The need to avoid unwarranted sentence disparities among defendants with similar records who have committed similar violations is addressed by the recommendation of a sentence within Defendant's Guidelines Range.

The Court reminds Defendant that the Guidelines suggest that the primary wrong in the supervised release context is the violation of the Court's trust by an offender; the particular conduct is an important but secondary issue. See Guidelines 7 Pt. A(3)(b) ("[A]t revocation the court should sanction primarily the defendant's breach of trust, while taking into account, to a limited degree, the seriousness of the underlying violation and the criminal history of the violator.").
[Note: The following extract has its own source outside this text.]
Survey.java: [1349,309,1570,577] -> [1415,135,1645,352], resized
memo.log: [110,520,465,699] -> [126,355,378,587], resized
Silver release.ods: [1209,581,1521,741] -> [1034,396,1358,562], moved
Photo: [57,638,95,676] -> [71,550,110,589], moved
The Court must impose a sentence that is sufficient, but not greater than necessary, to address Defendant's breach of trust and the other statutory goals imported into § 3583(e).
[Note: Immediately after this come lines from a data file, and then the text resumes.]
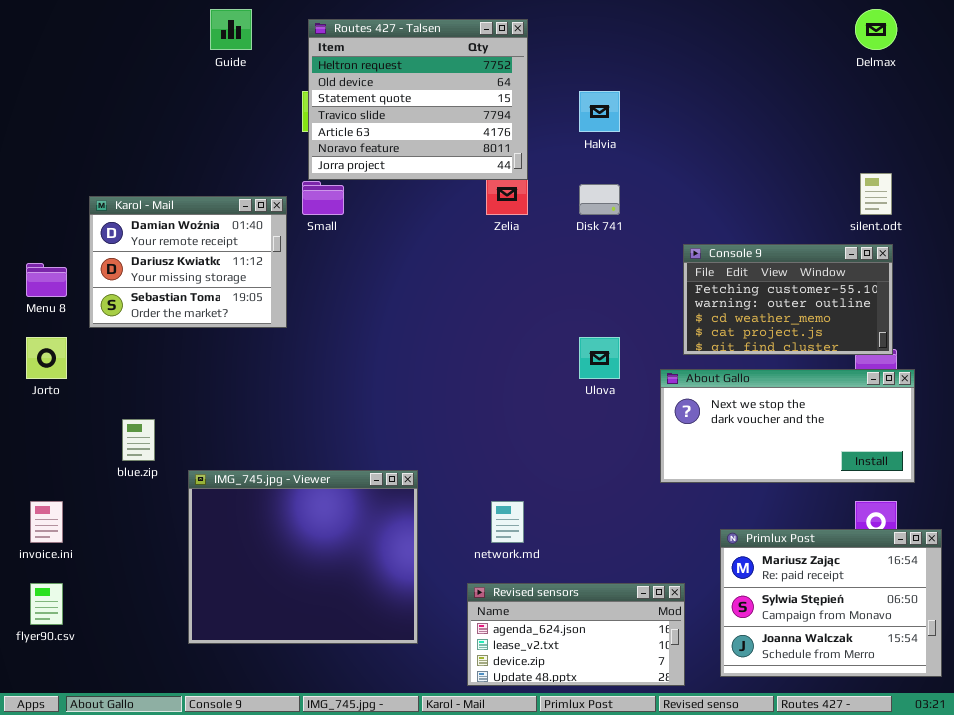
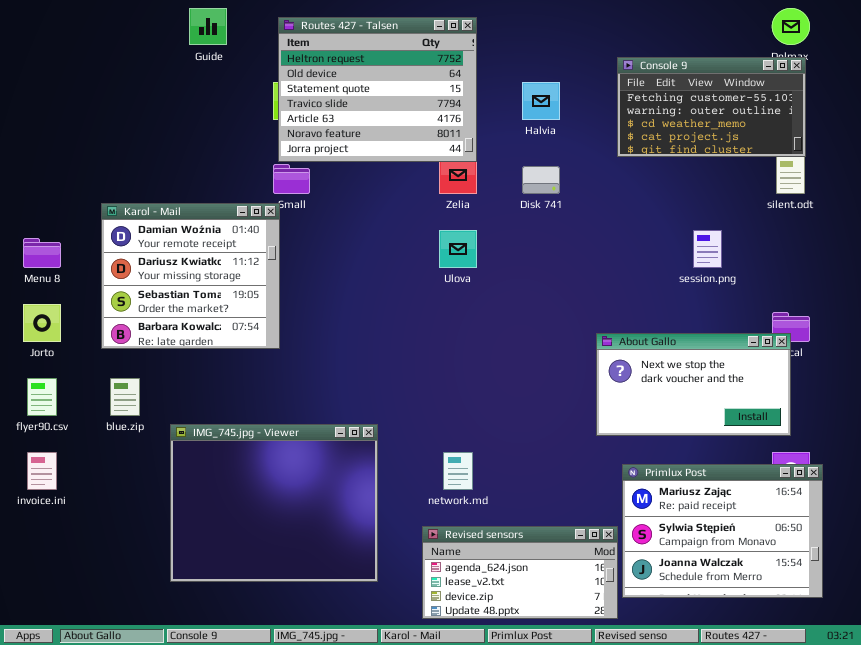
Karol - Mail: [89,196,287,328] -> [101,203,280,349], moved, resized
Console 9: [683,244,893,355] -> [617,57,806,157], moved
Ulova: [579,337,620,379] -> [439,230,477,268], moved
About Gallo: [660,369,915,483] -> [596,333,791,436], resized
Primlux Post: [720,529,942,677] -> [622,464,823,598], moved
flyer90.csv: [30,583,63,625] -> [27,378,57,416], moved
Defendant's conduct represents a significant breach of the Court's trust. She has a severe addiction, and it is troubling to the Court that she returned to drug use so quickly after her release from prison. Moreover, Defendant lied to her probation officer about her drug use, and she abused not one-but three-different drugs in a very short period of time. Defendant's sentence for the underlying offense of seventy months, which was the low end of her Guidelines Range, did not sufficiently lead to better decision making. Defendant has admitted that she has a problem with drugs which is a commendable first step. However, given her criminal history and violations in this matter, a significant term of imprisonment is warranted to protect the public and deter criminal conduct. A sentence of fifteen months is in the middle of the Guidelines Range and, for the reasons stated above, the Court finds it is sufficient but not greater than necessary to meet the section 3553(a) factors incorporated into this analysis. See 18 U.S.C. § 3583(e).
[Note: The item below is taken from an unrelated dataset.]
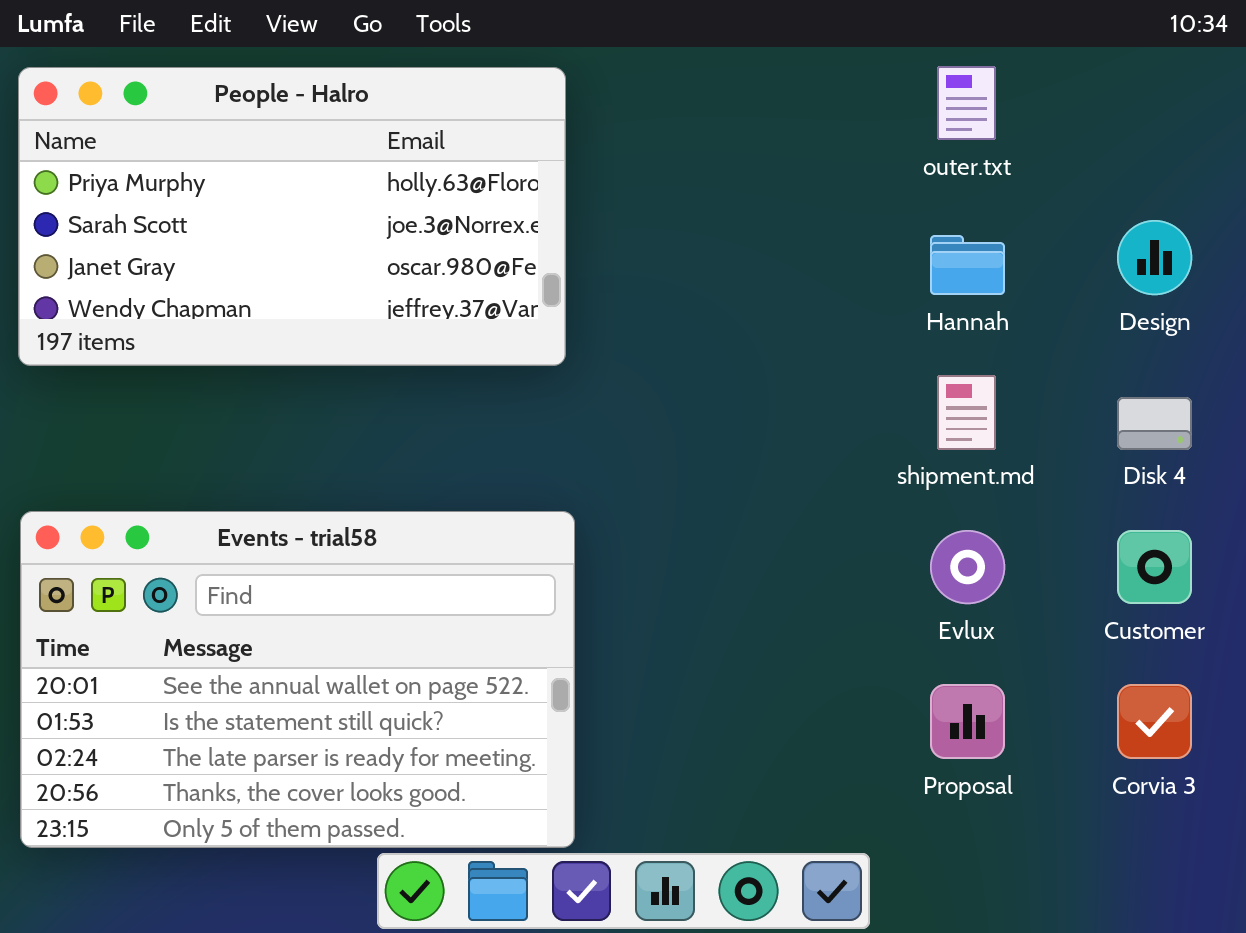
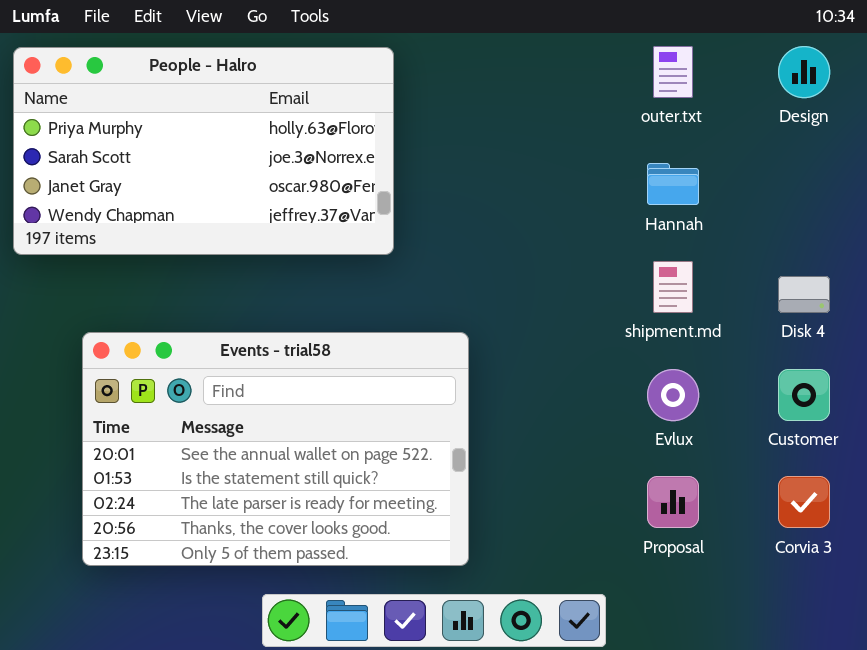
Design: [1117,220,1192,295] -> [778,46,830,98], moved
Events - trial58: [20,511,575,848] -> [82,332,469,566], moved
A court may also re-impose supervised release, following revocation, for a maximum period that usually subtracts any term of incarceration actually imposed due to the violation. See 18 U.S.C. § 3583(b) & (h). The post-revocation cap depends on the "term of supervised release authorized by statute for the offense that resulted in the original term of supervised release." See 18 U.S.C. § 3583(h). Given the nature of Defendant's convictions, pursuant to 18 U.S.C. §§ 841 and 3583(h), there is no maximum period of time that Defendant can be placed on supervised release following revocation. The Court finds that Defendant needs a significant amount of supervision following imprisonment to further learn to manage her addiction. Accordingly, the Court recommends that, because Defendant violated so quickly within her original three-year term, a term of thirty-six months of supervised release is necessary.

Based on the foregoing, the Court RECOMMENDS revocation, a term of imprisonment of fifteen months, and thirty-six months of supervised release to follow under the conditions originally imposed by District Judge Jordan in the Eastern District of Tennessee. Further, the Court recommends that the Defendant be housed in the facility nearest to her mother's home for which she qualifies.

Defendant's right of allocution under Rule 32.1 is preserved, as reflected in the record. Any waiver should comport with the Court's standard waiver form, available from the Clerk. Absent waiver, the matter will be placed on District Judge Van Tatenhove's docket upon submission.

The Court directs the parties to 28 U.S.C. § 636(b)(1) for appeal rights concerning this recommendation, issued under subsection (B) of the statute. See also 18 U.S.C. § 3401(i). As defined by § 636(b)(1), within fourteen days after being served with a copy of this recommended decision, any party may serve and file written objections to any or all portions for consideration, de novo, by the District Court. Failure to make timely objection consistent with the statute and rule may, and normally will, result in waiver of further appeal to or review by the District Court and Court of Appeals. See United States v. Walters, 638 F.2d 947, 950 (6th Cir. 1981); Thomas v. Arn, 106 S.Ct. 466 (1985).